All last month, the Manatee County Public Library System hosted a unique online event: It was a collaborative writing project that gave our patrons the opportunity to write a story as a community online. Using a free site called Penflip, people logged in and wrote as much or little as they wanted. What emerged was a harrowing tale of a young woman being kidnapped and the mystery that unfolded.
Here are some excerpts from the story/project:
Twice a week I ride this bus route with Kayla, but she doesn't notice me. She relaxes in her seat and scribbles furiously in a notebook. I think about starting a conversation, but the bus screeches to a halt and I'm thrown onto the teenager next to me.
Four hefty men in ski masks rush onto the bus. Three of them hold us at bay while the fourth grabs Kayla and hauls her outside. Her notebook drops and slides under my seat. It was the longest minute and a half of my life. They pushed Kayla into a black SUV and take off. I grab her notebook.
The first few pages read like a novel, but I fear it's actually her memoir. "I haven't stopped being afraid since the shoot-out." She wrote. "I keep seeing it in my dreams. Oh, sure, they kicked the money bag over to me and I ran with it. So I need to lie low and stay unnoticed."
The cops arrive and wobble down the aisle. "Stay calm and remain in your seats," they tell us. "Did the victim or the kidnappers leave anything behind?" I take a sharp breath in as the other passengers murmur in the negative. The teenager next to me narrows her eyes but stays silent. We hold our breath until the cops leave, and then the teenager and I get off at the bus. She stops me. "I think you owe me a good cup of coffee and a chance to see that notebook."
"That's fair," I tell her. "You can call me Jack. What do I call you?"
"Well, it's Charlotte, but I really prefer Karla, if it's all the same to you."

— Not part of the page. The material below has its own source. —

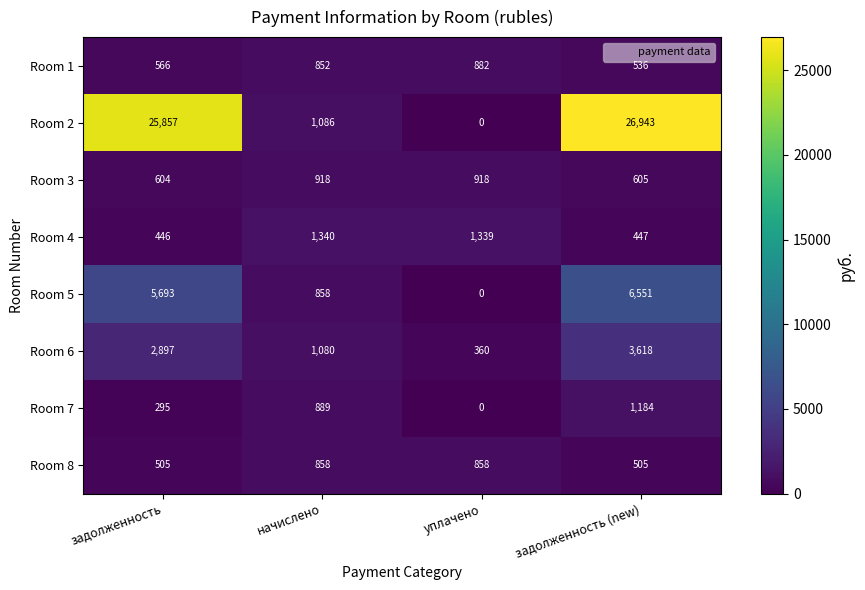

Which category has the lowest value across all series?

уплачено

Karla and I find a café and call in sick to my job and her school. While munching brownies, she looks at me with her intense dark eyes. "So" she says sitting back and mopping up brownie crumbs. "Are we going after the girl?" She narrows her eyes, "or the money?" . . .

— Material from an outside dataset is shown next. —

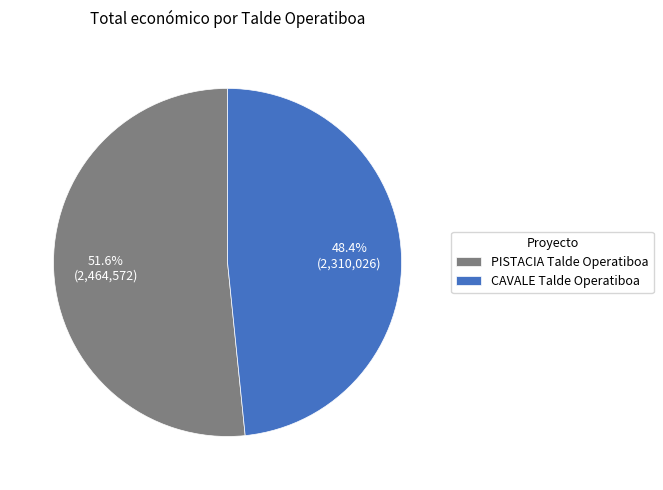

Do CAVALE Talde Operatiboa and PISTACIA Talde Operatiboa together represent more than half of the pie?

Yes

We find Kayla's apartment and see the front door had been forced opened and then closed again. Inside are two people lit by the green glow of multiple computer monitors, flashing strings of some type of code. One is a disheveled older man, and the other is Kayla's coworker who we questioned earlier. "It's you!" she yells at us. "What are you doing here?"
Karla smirks "I was about to ask you the same thing, "Gina."
"Freeze," someone shouts behind us. All heads turn to the door as the newcomer flashes a badge. "Special Agent, Sarah Fradkin. FBI."